- [Data extract]
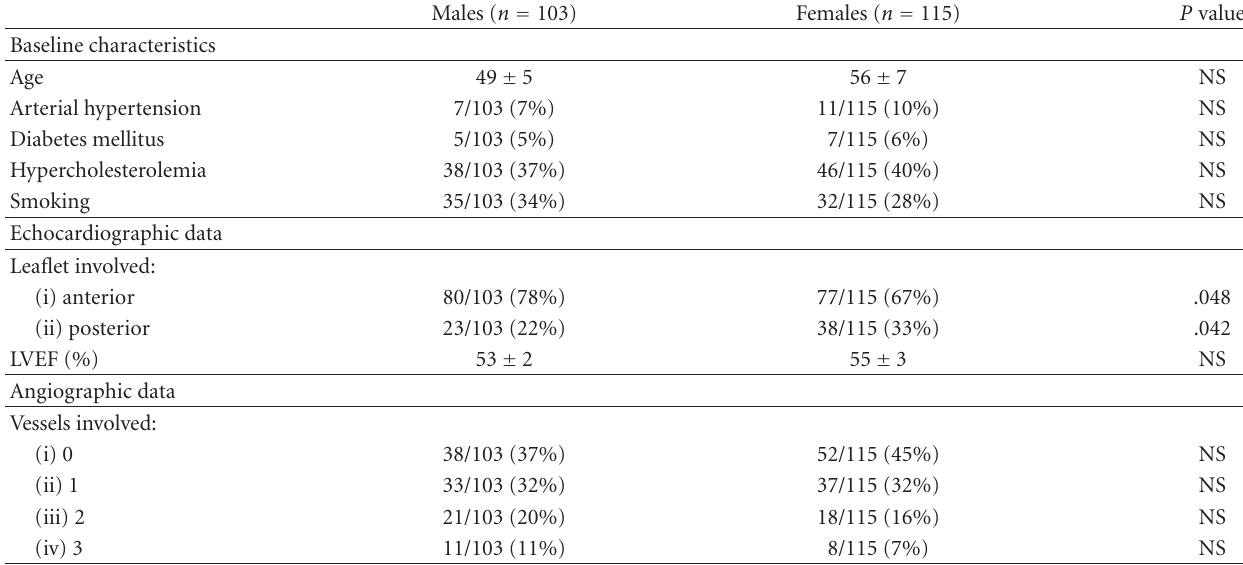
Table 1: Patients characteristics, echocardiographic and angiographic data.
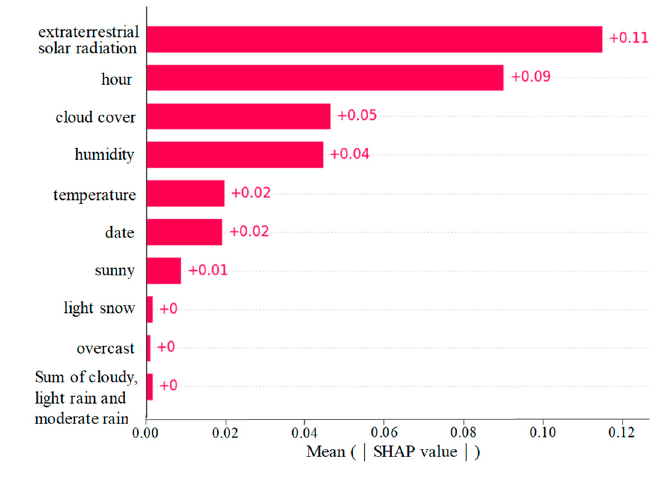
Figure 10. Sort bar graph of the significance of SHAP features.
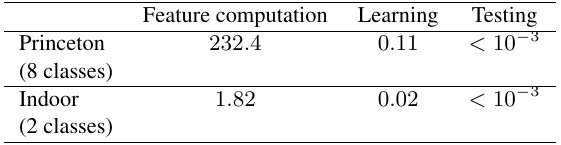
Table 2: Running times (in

--

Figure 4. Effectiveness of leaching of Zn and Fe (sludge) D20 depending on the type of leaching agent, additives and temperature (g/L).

--

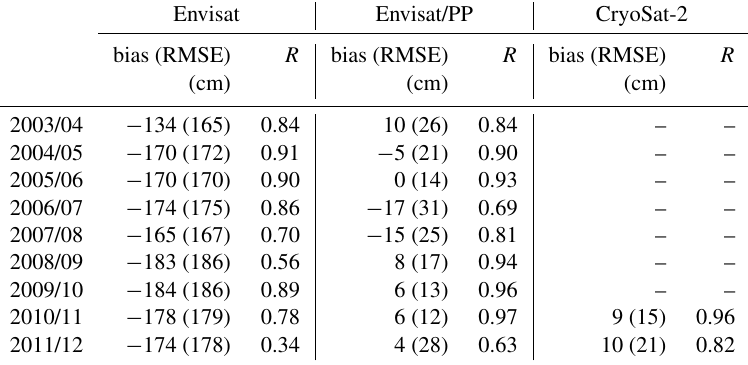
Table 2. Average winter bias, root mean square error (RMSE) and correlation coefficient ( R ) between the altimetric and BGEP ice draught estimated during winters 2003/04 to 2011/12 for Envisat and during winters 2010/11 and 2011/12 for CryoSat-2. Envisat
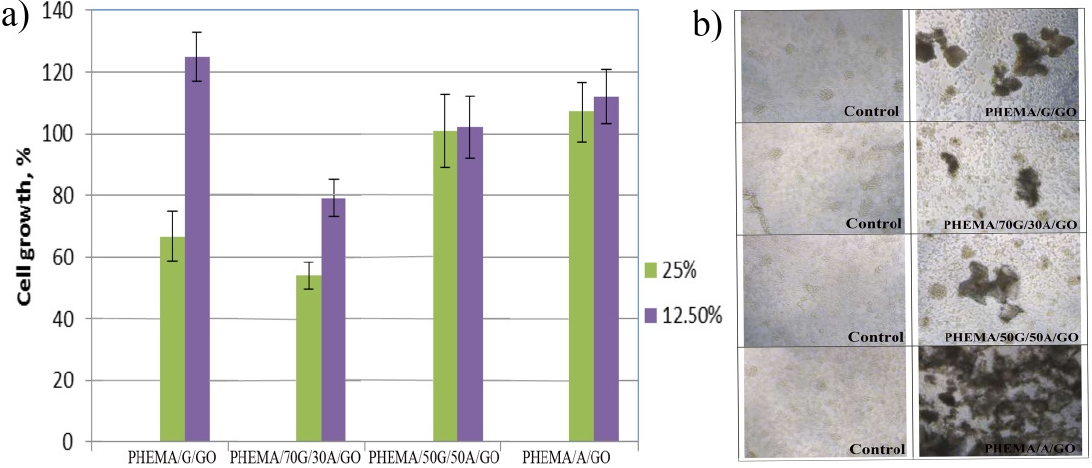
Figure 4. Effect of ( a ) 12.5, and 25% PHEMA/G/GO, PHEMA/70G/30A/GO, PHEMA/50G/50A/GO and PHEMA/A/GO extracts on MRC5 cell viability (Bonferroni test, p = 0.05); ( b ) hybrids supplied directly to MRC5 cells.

- [What needs to be done]
Looking at the entries above, work out how many lines include the word "Figure" and reply with that number alone.

- [Response to this task]
3